Website: https://www.focusvision.com

[00:02]

I’m Jamin Brazil, and you’re listening to the Happy Market Research Podcast.  We are live today at the NEXT Conference in Chicago. I have the wonderful Zoё with Focus Vision.  Zoё, how are you?   

[00:16]    

I’m great, thank you.  How are you doing?  

[00:17]

I’m good.  When did you get in?

[00:19]

Late last night, later last night.    

[00:22]

Oh, OK.  Kind of late.

[00:23] 

Kind of late.

[00:24]

Kind of late.  So, have you been to the NEXT Conference before?

[00:27] 

Do you know I have not.  And I’m actually really excited to...  It feels like the agenda is a little bit different.  There’s a lot more focus on nuts and bolts.

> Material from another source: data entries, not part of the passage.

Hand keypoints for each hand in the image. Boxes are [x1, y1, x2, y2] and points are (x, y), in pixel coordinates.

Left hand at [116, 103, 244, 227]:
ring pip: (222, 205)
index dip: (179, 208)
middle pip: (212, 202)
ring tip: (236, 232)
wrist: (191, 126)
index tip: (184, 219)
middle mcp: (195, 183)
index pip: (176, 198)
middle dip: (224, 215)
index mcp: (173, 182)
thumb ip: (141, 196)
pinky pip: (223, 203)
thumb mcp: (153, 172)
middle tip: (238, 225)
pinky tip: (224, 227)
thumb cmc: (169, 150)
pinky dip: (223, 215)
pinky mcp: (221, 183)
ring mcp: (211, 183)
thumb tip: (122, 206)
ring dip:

I’m speaking here with Ted Saunders and Roddy Knowles on Mobilize Me, which is research on research.  You don’t see that at conferences these days. Why not? This is important. And so, real excited because there’s other presentations like that as well.    

[00:52]  

Yeah, totally.  You know it’s funny there’s an adjacent industry which is analyzing credit card transactions.  It’s a big, big, big space predominantly sold actually, sold into venture and PE and Wall Street firms so they can analyze like when there’s an issue with Chipotle, what its actual credit card transactions trending towards exactly.  What they’re doing is they release a bunch of research on research. And they’re constantly being quoted in Wall Street Journal, etc. It just truly amazes me that we, as researchers who have billions of transactions (not monetary), we don’t do a better job talking about that kind of stuff.    

[01:39]

Do you know from my perspective I think there’s been a trend away from that?  If you think five years ago, certainly ten years ago (of course, that puts us in the aging category) but this was all about web surveys, web data collection, mobile data collection, but also on the qualitative side, how do we create good engagement with online research community participants, and you just don’t see that now.  And, tell you what: we’ve not cracked the nut. It’s not a done deal.   

[02:07]

Not by a long shot.

[02:07]

We’re not doing amazing research, that kind of research on research.  But you’re right: there’s also a lot that we could dig in on the Big Data side.  Like what time of day? Thinking online communities, what time of day are people coming?  What’s the average? How do we aggregate that across projects? How do we then increase engagements?  How could we do some incentives? I think there’s a lot of different things we could do there to just make us better informed.  

[02:29]

Yeah, even something as basic as email-open rates over time.  I think with such an important topic... Rogier Verhulst with LinkedIn, he had mentioned that they’ve actually seen almost a complete decline, approaching a zero, with certain segments in the population just not accessing email anymore.  They’re utilizing a bunch of different tools to communicate. Before you and I because of my age...

[03:02]

That was tactful.

[03:03]

…I mean pre-social media, there wasn’t an alternative to...   You have like AIM or whatever (AOL kind of online messenger), but it wasn’t at scale.  And now, all of a sudden, there’s probably... I mean I could connect with you at least five different ways, not using email. 

[03:18]

And there’s different ways to get our attention.  And I think that’s interesting because if I think of both SMS but also think of push notifications ‘cause again thinking of them is a way to contact people that we are speaking to their participants.